**Activity**: Can you give the Easter reflection's text again from "After Easter, the" up to and including "with their lives.", swapping "catechumens" for "baptismal candidates"?

After Easter, the next 50 days are filled with texts from the resurrection appearances, texts from John that provide street signs from Jesus, that I am the vine, I am the shepherd, and summary statements from Acts and John on the meaning of Jesus’ life and how we are to live, there is the Ascension, and then Pentecost.   This time is also called the Mystagogia, which was the time in the early church, when catechumens, those who had spent three years preparing for their baptism at the East Vigil, which was also the point of their first eucharist, were instructed in the meaning and the mysteries of the eucharist and the eucharistic community of which they were now a part.  They also received instruction in how to integrate this eucharistic existence with their lives. 


At the Easter Vigil, we did all renew our baptismal vows in a beautiful evening service.  These 50 days can be a time for us to reflect on how the resurrection encounter is revealed in the eucharist that we experience, and how that integrates, and what that opens in our lives.  One path to this is to think about how we felt at Easter, and after Easter, at different points throughout our lives.  How have we changed?   How have we grown?  Is there new wonder?   Is there lost wonder?   If lost, can it be found, embraced and renewed?


As James K.A. Smith points out in his book “How to Inhabit Time,” we hear the lectionary texts over and over again, some changes in the three year lectionary cycle, but as we grow and as our contexts change, we hear them and preach them differently as we step through our lived lives.  The texts from Matthew, Mark and Luke spiral upward as we hear them in our lives, almost DNA-like, a triple helix of connection and creation within us, defining how our beings unfold and be revealed in the time that is our lives.

**Transcribed page contents**:
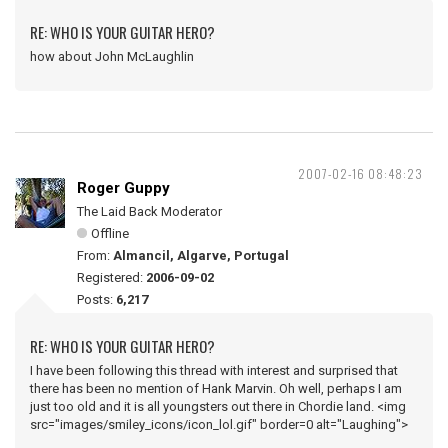
RE: WHO IS YOUR GUITAR HERO?
how about John McLaughlin
2007-02-16 08:48:23
Roger Guppy
The Laid Back Moderator
Offline
From:
Almancil, Algarve, Portugal
Registered:
2006-09-02
Posts:
6,217
RE: WHO IS YOUR GUITAR HERO?
I have been following this thread with interest and surprised that
there has been no mention of Hank Marvin. Oh well, perhaps I am
just too old and it is all youngsters out there in Chordie land. <img
src="images/smiley_icons/icon_lol.gif" border=0 alt="Laughing">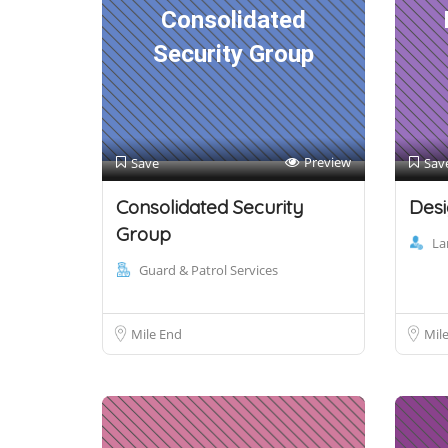
Consolidated
Security Group
Preview
Save
Sav
Consolidated Security
Desi
Group
La
Guard & Patrol Services
Mile End
Mil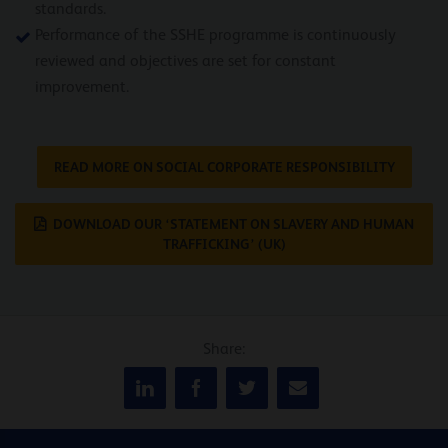
standards.
Performance of the SSHE programme is continuously
reviewed and objectives are set for constant
improvement.
READ MORE ON SOCIAL CORPORATE RESPONSIBILITY
DOWNLOAD OUR ‘STATEMENT ON SLAVERY AND HUMAN
TRAFFICKING’ (UK)
Share: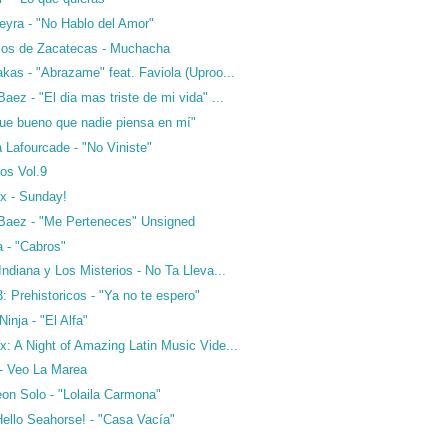
eyra - "No Hablo del Amor"
cos de Zacatecas - Muchacha
kas - "Abrazame" feat. Faviola (Uproo...
aez - "El dia mas triste de mi vida" ...
Que bueno que nadie piensa en mí"
a Lafourcade - "No Viniste"
os Vol.9
x - Sunday!
Baez - "Me Perteneces" Unsigned
a - "Cabros"
Indiana y Los Misterios - No Ta Lleva...
 Prehistoricos - "Ya no te espero"
inja - "El Alfa"
: A Night of Amazing Latin Music Vide...
 - Veo La Marea
on Solo - "Lolaila Carmona"
Hello Seahorse! - "Casa Vacía"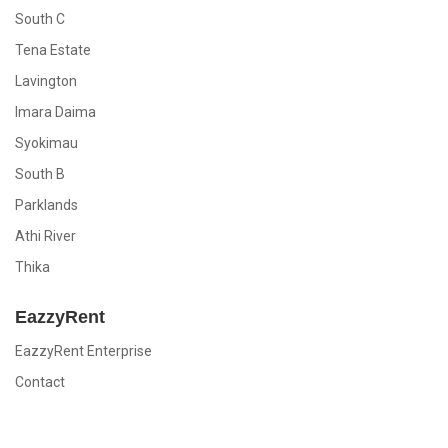
South C
Tena Estate
Lavington
Imara Daima
Syokimau
South B
Parklands
Athi River
Thika
EazzyRent
EazzyRent Enterprise
Contact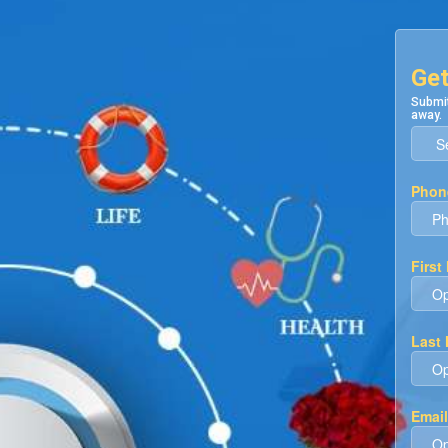
Get
Submit
away.
Phon
First
Last
Email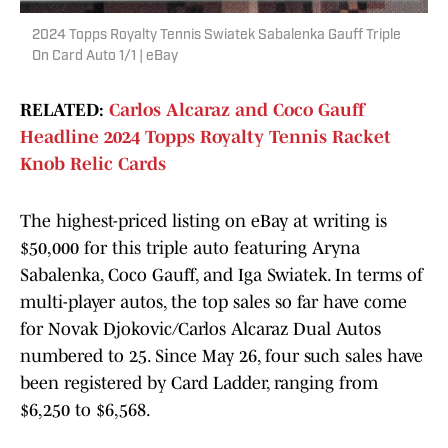
2024 Topps Royalty Tennis Swiatek Sabalenka Gauff Triple
On Card Auto 1/1 | eBay
RELATED:
Carlos Alcaraz and Coco Gauff
Headline 2024 Topps Royalty Tennis Racket
Knob Relic Cards
The highest-priced listing on eBay at writing is
$50,000 for this triple auto featuring Aryna
Sabalenka, Coco Gauff, and Iga Swiatek. In terms of
multi-player autos, the top sales so far have come
for Novak Djokovic/Carlos Alcaraz Dual Autos
numbered to 25. Since May 26, four such sales have
been registered by Card Ladder, ranging from
$6,250 to $6,568.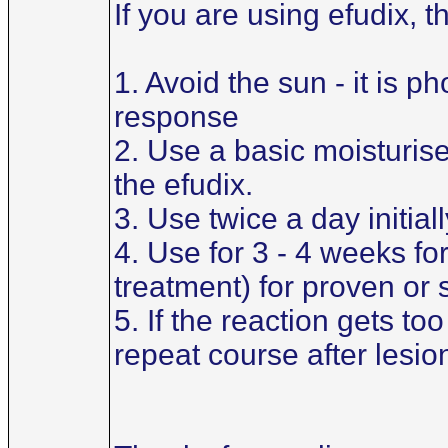
If you are using efudix, 
1. Avoid the sun - it is 
response
2. Use a basic moisturiser 
the efudix.
3. Use twice a day initial
4. Use for 3 - 4 weeks for
treatment) for proven or
5. If the reaction gets t
repeat course after lesi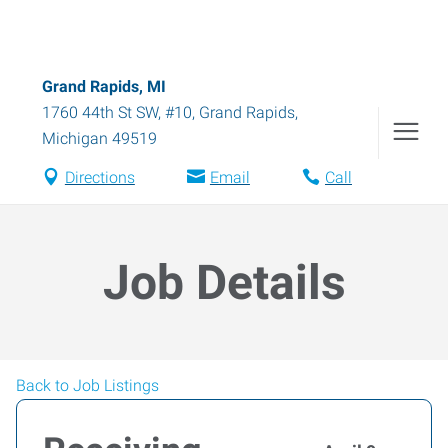
Grand Rapids, MI
1760 44th St SW, #10
,
Grand Rapids
,
Michigan
49519
Directions
Email
Call
Job Details
Back to Job Listings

**Answer below**:
After Easter, the next 50 days are filled with texts from the resurrection appearances, texts from John that provide street signs from Jesus, that I am the vine, I am the shepherd, and summary statements from Acts and John on the meaning of Jesus’ life and how we are to live, there is the Ascension, and then Pentecost.   This time is also called the Mystagogia, which was the time in the early church, when baptismal candidates, those who had spent three years preparing for their baptism at the East Vigil, which was also the point of their first eucharist, were instructed in the meaning and the mysteries of the eucharist and the eucharistic community of which they were now a part.  They also received instruction in how to integrate this eucharistic existence with their lives.